Exploring two spaces with one feature: kernelized multidimensional modeling of visual alphabets

  • Authors:
  • Miriam Redi;Bernard Merialdo

  • Affiliations:
  • EURECOM, Sophia Antipolis, Sophia-Antipolis;EURECOM, Sophia Antipolis, Sophia-Antipolis

  • Venue:
  • Proceedings of the 2nd ACM International Conference on Multimedia Retrieval
  • Year:
  • 2012

Quantified Score

Hi-index 0.00

Visualization

Abstract

Marginal Alphabets (MEDA) were proposed as an alternative to Bag of Words (BoW) for image representation. They aggregate sets of locally extracted descriptors (LEDs) by using visual alphabets based on the marginal approximation of the LED components. Compared to the exponential complexity of the BoW codebooks, the MEDA model is very efficient because each dimension of the LED is quantized independently. However, MEDA lacks of considering the relations between the LED components, loosing precious information for image representation.

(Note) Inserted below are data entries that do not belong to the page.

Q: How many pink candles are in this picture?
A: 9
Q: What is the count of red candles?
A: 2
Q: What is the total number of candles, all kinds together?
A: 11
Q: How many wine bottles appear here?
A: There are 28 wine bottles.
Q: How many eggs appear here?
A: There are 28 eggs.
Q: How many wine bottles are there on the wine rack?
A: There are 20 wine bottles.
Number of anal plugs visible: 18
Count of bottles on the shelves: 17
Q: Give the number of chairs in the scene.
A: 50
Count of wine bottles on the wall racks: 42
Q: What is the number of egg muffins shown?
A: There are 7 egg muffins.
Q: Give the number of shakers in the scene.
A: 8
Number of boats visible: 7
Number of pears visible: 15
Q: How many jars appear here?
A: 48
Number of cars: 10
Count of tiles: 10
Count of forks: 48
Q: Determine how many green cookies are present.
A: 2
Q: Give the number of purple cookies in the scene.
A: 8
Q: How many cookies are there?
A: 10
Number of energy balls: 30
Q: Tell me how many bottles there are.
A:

In this paper, we design Multi-MEDA, a shift-invariant kernel for MEDA signatures that allows to reintroduce, at a kernel level, the connections between LED components that were broken with the independent quantization. With our approach, we can derive in a polynomial time a multivariate model from the marginal approximations stored in the MEDA vector, without explicitly computing any multidimensional codebook. Results show that the MEDA signature increases its discriminative power when analyzed through the Multi-MEDA kernel evaluation. Moreover, we show that the model generated my the Multi-MEDA-based learning brings complementary information compared to traditional kernels over MEDA and BoW signatures: our experiments on the TRECVID database show that the combination of these approaches brings a substantial improvment compared to BoW-only classification.